Diese Person kann mir eine Tür öffnen, um vielleicht irgendwann eine Haarepilation durch die Krankenkasse finanziert zu bekommen. Diese Person bewacht eine Tür zu einem besseren Gefühl mit mir selbst. Sie reagiert auf Codes, die ich nur teilweise kenne. Ich bin von ihr und ihren Urteilen abhängig.
Wie kann ich für nicht-binär-Sein kämpfen, Menschen in Workshops sensibilisieren und empowern und gleichzeitig bei anderen Personen, die standardbinäre Geschichte erzählen?
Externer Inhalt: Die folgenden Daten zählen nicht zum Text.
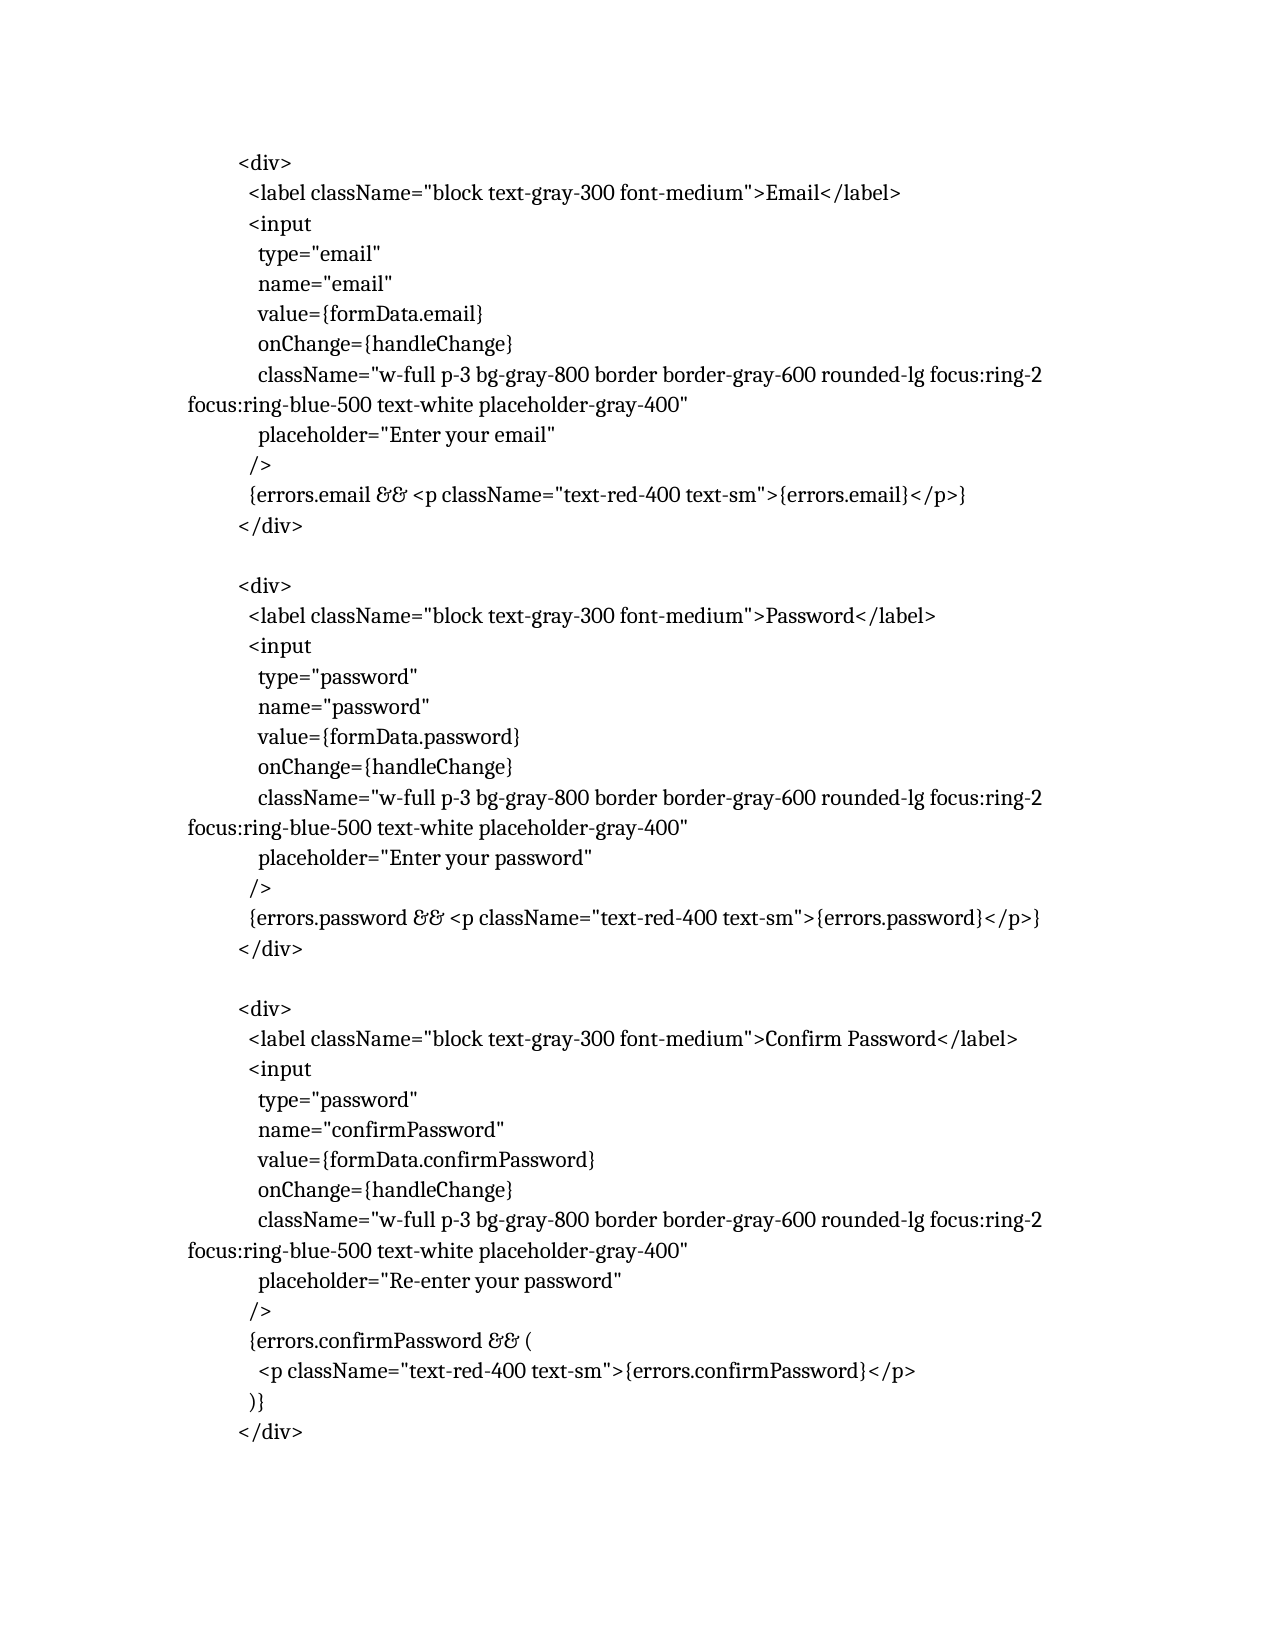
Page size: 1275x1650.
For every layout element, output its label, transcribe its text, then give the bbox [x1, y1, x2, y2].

Und somit den einen Trans*weg, wie über trans* Personen gedacht und geredet wird, weiter zementieren? Dabei zieht es sich in meinem Bauch zusammen.
Es ist ein Dilemma. Manchmal tendiere ich in die eine Richtung, manchmal in die andere. Es gibt Tage, da fühle ich mich mit mir ganz gut und andere, an denen ich alles ändern möchte und es nicht mehr aushalte.
Zum Ende der probatorischen Sitzungen vereinbaren wir Therapieziele. An erster Stelle steht das ›Störungsverständnis‹, dahinter kommt als zweitwichtigstes Ziel, die ›Vorbereitung und Begleitung von geschlechtsangleichenden Maßnahmen‹. Laut ihrer Aussage ist das wichtig für die Krankenkasse und eine Therapie für trans* Personen wird angeblich nur bewilligt, wenn Fragen rund um eine körperliche Transition mit hoher Priorität behandelt werden. Für mich ist es aktuell eine relevante Frage, ob ich demnächst eine Hormontherapie beginnen, also Testo_steron nehmen möchte. Immer wieder habe ich den (schwankenden) Wunsch nach körperlicher Veränderung, um in dieser Gesellschaft weniger als ›Frau‹ eingelesen zu werde.